I am way behind in my readings...but when I stumbled on this article by Boris Kachka in New York Magazine, I could not help but think you might find it interesting.

It is headed by a short paragraph that starts with the following statement. "The book business as we know it will not be living happily ever after."


Of course it won't! Who still does believe it will.....After all as Boris Kachka states in his first paragraph, "Harpercollins occupies floors 1 thourgh 22 of a giant steel-and-glass box on 53rd street..."

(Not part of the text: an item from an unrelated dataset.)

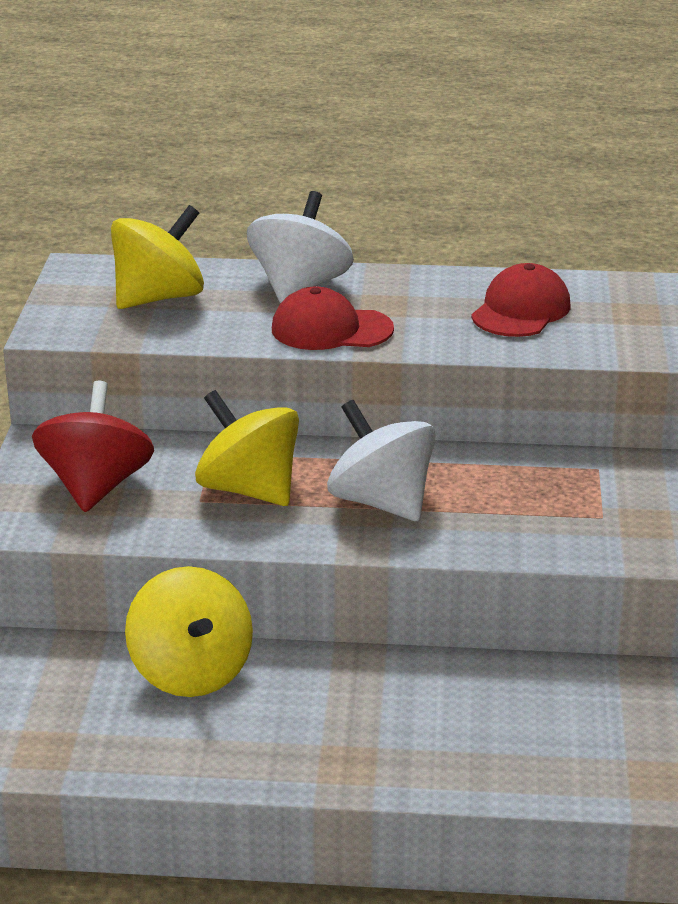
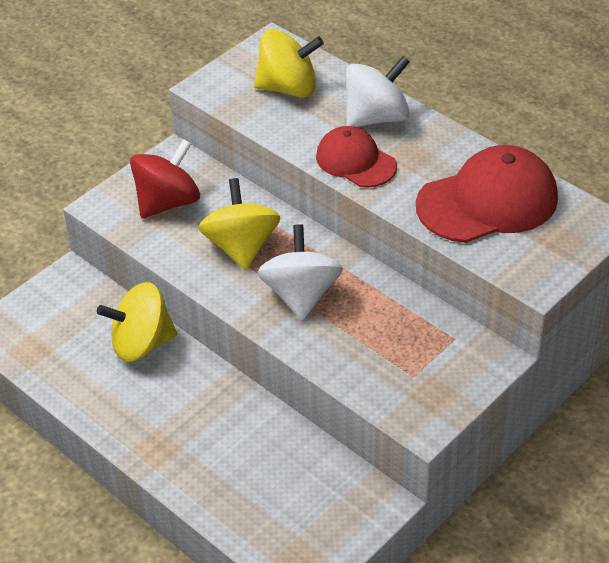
camera: 40 degrees right, 15 degrees up
(191, 672) = (141, 344): yellow spinning top -> yellow spinning top turned 60 degrees clockwise
(521, 310) = (487, 201): red cap -> red cap, size x1.62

Sounds more like a law firm than an literary outfit to me... more like an over-bloated corporation...so if we are talking - again - about an industry that will need to adapt and learn new ways to distribute their product, or will have to accept that the book as we know it, is about to disappear, yes, that industry is dying...But perhaps is it time to differentiate the publishing industry from the activity it feeds: reading...same as it is time to split music distribution from listening to music....

July 3, 2008

Future of the Book

Attended a fascinating talk by Bob Stein last week on the future of the book. Seems like Kindle and e-Reader are just the beginning. Their institute if:book has been working on an open source software called Sophie that according to their website "opens up the world of multimedia authoring to a wide range of people and institutions". So, practically, a book will exist on the web, instead of still photos, you might have videos, if you want more information about a word, thought or concept, you click and it will connect you to wikipedia or a search engine. You can read it, or have the author read it, you can comment in the margins and the author(s) can dive into a live virtual discussion with you. The experience is as rich and interactive as you make it. All the tools are there. They even have tutorials, how-to movies and sample books to guide you through. If you're ready for Book 2.0, download the software and start writing.